2022.07.01 14:00:08.686 *D* [poll.discovery     ] Invalid address range 10.127.10.3/32


[Yes, "Subnet" is ticked and not "Address range"].
Changed it to a range of one IP address and the discovery runs as expected.

troffasky

Anyway. It still will not acquire this node, even though all the conditions appear to be right.


2022.07.01 14:12:52.785 *D* [poll.discovery     ] Starting active discovery check on range 10.127.10.3 - 10.127.10.3 (snmp=true tcp=true bs=1024 delay=0)
2022.07.01 14:12:54.291 *D* [poll.discovery     ] Active discovery - node 10.127.10.3 responded to ICMP probe
2022.07.01 14:12:54.291 *D* [poll.discovery     ] Checking address 10.127.10.3 in zone 0 (source: Active Discovery)
2022.07.01 14:12:54.292 *D* [poll.discovery     ] New node queued: 10.127.10.3/24
2022.07.01 14:12:54.292 *D* [poll.discovery     ] Starting SNMP check on range 10.127.10.3 - 10.127.10.3
2022.07.01 14:12:54.293 *D* [poll.discovery     ] NodePoller: processing address 10.127.10.3/24 in zone 0 (source type Active Discovery, source node [0])
2022.07.01 14:12:55.806 *D* [poll.discovery     ] Active discovery - node 10.127.10.3 responded to SNMP probe
2022.07.01 14:12:55.806 *D* [poll.discovery     ] Checking address 10.127.10.3 in zone 0 (source: Active Discovery)
2022.07.01 14:12:55.808 *D* [poll.discovery     ] Potential node 10.127.10.3 rejected (IP address already queued for polling)
2022.07.01 14:12:57.320 *D* [poll.discovery     ] Active discovery - node 10.127.10.3 responded to SNMP probe
2022.07.01 14:12:57.320 *D* [poll.discovery     ] Checking address 10.127.10.3 in zone 0 (source: Active Discovery)
2022.07.01 14:12:57.321 *D* [poll.discovery     ] Potential node 10.127.10.3 rejected (IP address already queued for polling)
2022.07.01 14:13:04.879 *D* [poll.discovery     ] Starting TCP check on range 10.127.10.3 - 10.127.10.3
2022.07.01 14:13:04.968 *D* [poll.discovery     ] Finished active discovery check on range 10.127.14.3 - 10.127.10.3



'show queues':
Node discovery poller            : 887

So is that 887 nodes waiting to be added?


troffasky

Server.QueueSize.Current(NodeDiscoveryPoller) history over last 30 days is always in range 800-900. Does this indicate a resource issue on the server or do I need to increase the number of pollers somewhere?

Victor Kirhenshtein

Hi!

This is queue for processing discovered addresses. If you have discovery filters some (or most) of them could be filtered out and then re-discovered again and again.

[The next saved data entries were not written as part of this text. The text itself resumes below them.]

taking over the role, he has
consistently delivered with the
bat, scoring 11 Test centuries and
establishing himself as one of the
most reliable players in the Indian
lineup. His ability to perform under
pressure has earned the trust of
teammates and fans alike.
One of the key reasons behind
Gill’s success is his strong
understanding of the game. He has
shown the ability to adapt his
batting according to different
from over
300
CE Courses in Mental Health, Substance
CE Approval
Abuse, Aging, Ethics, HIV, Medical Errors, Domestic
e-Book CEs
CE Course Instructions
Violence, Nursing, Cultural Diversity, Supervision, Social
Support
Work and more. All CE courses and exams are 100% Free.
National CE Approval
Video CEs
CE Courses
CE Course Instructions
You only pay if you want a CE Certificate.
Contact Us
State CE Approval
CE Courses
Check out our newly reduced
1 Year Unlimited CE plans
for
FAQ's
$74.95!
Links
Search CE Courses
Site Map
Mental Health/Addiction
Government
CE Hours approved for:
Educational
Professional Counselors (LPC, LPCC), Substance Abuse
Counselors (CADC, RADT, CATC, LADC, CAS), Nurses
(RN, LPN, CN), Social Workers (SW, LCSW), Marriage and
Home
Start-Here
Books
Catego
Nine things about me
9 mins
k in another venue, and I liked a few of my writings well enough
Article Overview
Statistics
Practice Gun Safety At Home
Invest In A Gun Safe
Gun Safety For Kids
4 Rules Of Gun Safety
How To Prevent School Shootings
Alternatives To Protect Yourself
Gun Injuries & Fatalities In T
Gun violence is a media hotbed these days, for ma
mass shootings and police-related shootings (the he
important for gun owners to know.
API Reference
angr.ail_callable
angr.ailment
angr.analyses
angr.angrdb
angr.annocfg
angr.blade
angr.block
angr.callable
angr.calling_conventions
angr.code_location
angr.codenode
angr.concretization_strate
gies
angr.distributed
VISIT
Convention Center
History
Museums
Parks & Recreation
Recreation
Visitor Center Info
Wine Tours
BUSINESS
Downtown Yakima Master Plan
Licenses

This can create permanently non-empty discovery queue, but this is fine.

Best regards,
Victor

troffasky

#7
Address filter is empty, just filtering on SNMP/SSH/agent protocol.
Following hints in this thread
https://www.netxms.org/forum/general-support/discovery-through-proxy/15/
I increased ThreadPool.Discovery.BaseSize from 1 to 4 and enabled parallel processing, then restarted the service.
The expected node was then discovered by the next day [as with the other system, log level is such that they were rotated away so I don't know exactly when].

I am going to assume that other things I wasn't specifically looking for have been discovered as well.